1. Shouldn't we on the last result have $$4x^2ln^2(x)$$ instead of plain x, without square?

2. also, here

$$\int \frac{ln(x+2)}{x}dx=\int \frac{ln[2(1-(-\frac{x}{2}))]}{x}dx=\int \frac{ln(2)}{x}+\int \frac{[1-(-\frac{x}{2})]}{-2*\frac{-x}{2}}=ln(2)ln(x)+\frac{1}{2}Li_2(\frac{-x}{2})$$

If so then we would have a slight change on our final result: i.e.

we would have $$4ln(2)ln(x)+2Li(-\frac{x}{2})$$

Or, am i missing something here?


Other than these, i managed to bring the expression to match that of yours.

 

[gabbagabbahey]

I have few comments:

1. Shouldn't we on the last result have $$4x^2ln^2(x)$$ instead of plain x, without square?
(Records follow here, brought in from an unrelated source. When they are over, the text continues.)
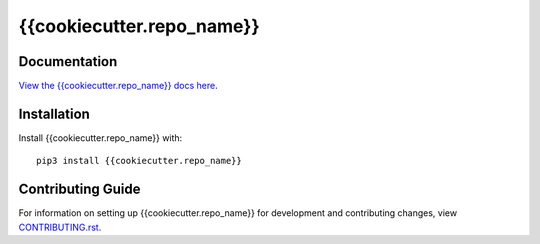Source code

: {{cookiecutter.repo_name}}
########################################################################

Documentation
=============

`View the {{cookiecutter.repo_name}} docs here
<https://{{cookiecutter.repo_name}}.readthedocs.io/>`_.

Installation
============

Install {{cookiecutter.repo_name}} with::

    pip3 install {{cookiecutter.repo_name}}


Contributing Guide
==================

For information on setting up {{cookiecutter.repo_name}} for development and
contributing changes, view `CONTRIBUTING.rst <CONTRIBUTING.rst>`_.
Nope, I overlooked an error in your first integral; you should have

$$\int \ln^2(x)dx=x\ln^2(x)-2x\ln(x)+2x$$

That gets rid of the x squared thing

2. also, here

$$\int \frac{ln(x+2)}{x}dx=\int \frac{ln[2(1-(-\frac{x}{2}))]}{x}dx=\int \frac{ln(2)}{x}+\int \frac{[1-(-\frac{x}{2})]}{-2*\frac{-x}{2}}=ln(2)ln(x)+\frac{1}{2}Li_2(\frac{-x}{2})$$

Nope, you need to use

$$\operatorname{Li}_2\left( \frac{-x}{2}\right)=-\int \frac{\ln[1-(-\frac{x}{2})]}{\frac{-x}{2}} d\left( \frac{-x}{2} \right)\neq -\int \frac{\ln[1-(-\frac{x}{2})]}{\frac{-x}{2}} dx$$